*** Opening Provided text ***
On 09/10/2013 08:47 AM, Simon Sapin wrote:
Hi,

TR;DR: the actual proposal is at the end of this email.

Thanks for working on this. It's crucial.


Rust today has good support for UTF-8 which new content definitely should use, but many systems still have to deal with legacy content that uses other character encodings. There are several projects around to implement more encodings in Rust. The most further along in my opinion is rust-encoding, notably because it implements the right specification.

rust-encoding: https://github.com/lifthrasiir/rust-encoding

The spec: http://encoding.spec.whatwg.org/
It has more precise definitions of error handling than some original RFCs, and better reflects the reality of legacy content on the web.

There was some discussion in the past few days about importing rust-encoding (or part of it) into Rust’s libstd or libextra. Before that, I think it is important to define a good API. The spec defines one for JavaScript, but we should not copy that exactly. rust-encoding’s API is mostly good, but I think that error handling could be simplified.


In abstract terms, an encoding (such as "UTF-8") is made of a decoder and an encoder. A decoder converts a stream of bytes into a stream of text (Unicode scalar values, ie. code points excluding surrogates), while an encoder does the reverse. This does not cover other kinds of stream transformation such as base64, compression, encryption, etc.

Bytes are represented in Rust by u8, text by str/char.

(Side note: Because of constraints imposed by JavaScript and to avoid costly conversions, Servo will probably use a different data type for representing text. This encoding API could eventually become generic over a Text trait, but I think that it should stick to str for now.)


The most convenient way to represent a "stream" is with a vector or string. This however requires the whole input to be in memory before decoding/encoding can start, and that to be finished before any of the output can be used. It should definitely be possible to eg. decode some content as it arrives from the network, and parse it in a pipeline.

The most fundamental type API is one where the user repeatedly "pushes" chunks of input into a decoder/encoders object (that may maintain state between chunks) and gets the output so far in return, then signals the end of the input.

In iterator adapter where the users "pulls" output from the decoder which "pulls" from the input can be nicer, but is easy to build on top of a "push-based" API, while the reverse requires tasks.

Iterator<u8> and Iterator<char> are tempting, but we may need to work on big chucks at a time for efficiency: Iterator<~[u8]> and Iterator<~str>. Or could single-byte/char iterators be reliably inlined to achieve similar efficiency?

Can Iterator<&[u8]> work if the iterator itself contains a fixed-sized or preallocated buffer? For I/O purposes, allocating a bunch of buffers just to write them out to a stream sounds wasteful..
*** Closing Provided text ***
Problem A:
In the email about a Rust encoding API, answer each question below on its own line:
(i) Which project does it call the most further along?
(ii) What type represents bytes in Rust?
(iii) What does a decoder convert a stream of bytes into?
Problem B: From the email about a Rust encoding API, copy out everything from "TR;DR: the actual" down to "the right specification.".
*** Opening Collected data ***
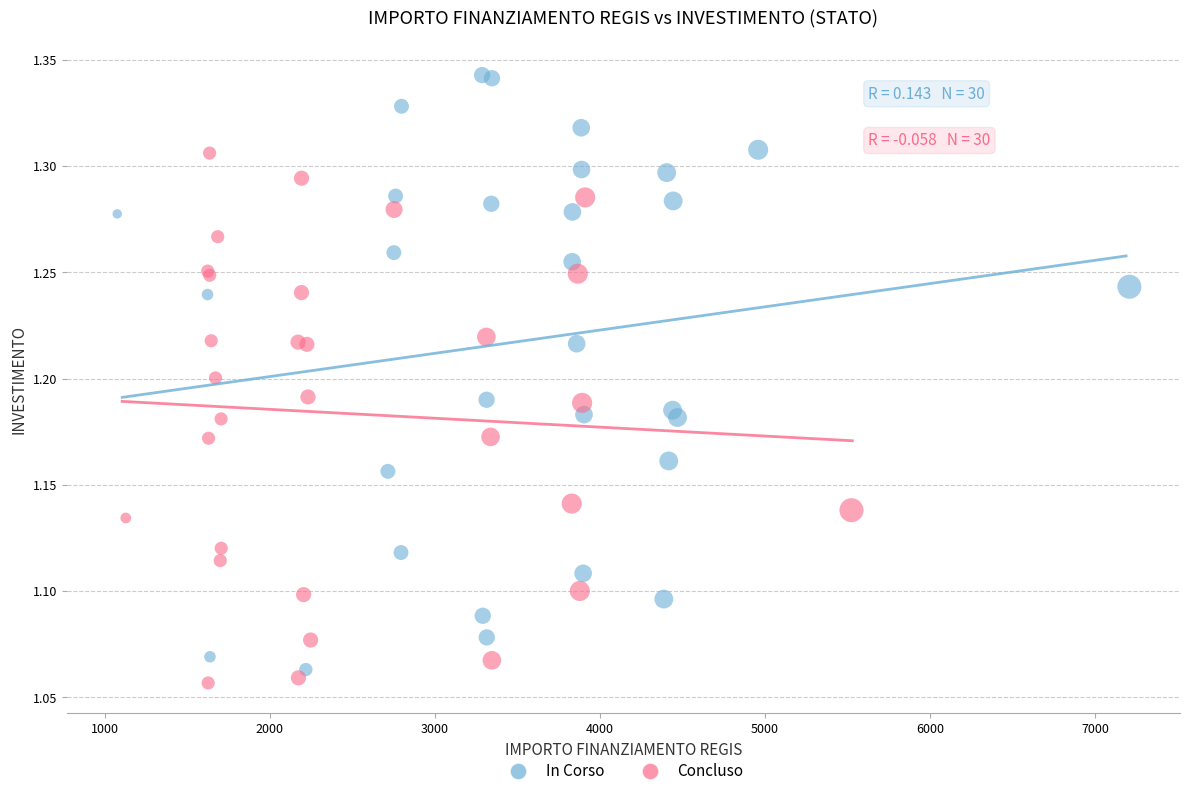

Which series reaches the maximum Y coordinate?

In Corso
*** Closing Collected data ***
Answer box A:
(i) rust-encoding
(ii) u8
(iii) A stream of text (Unicode scalar values, ie. code points excluding surrogates)

Answer box B:
TR;DR: the actual proposal is at the end of this email.

Thanks for working on this. It's crucial.


Rust today has good support for UTF-8 which new content definitely should use, but many systems still have to deal with legacy content that uses other character encodings. There are several projects around to implement more encodings in Rust. The most further along in my opinion is rust-encoding, notably because it implements the right specification.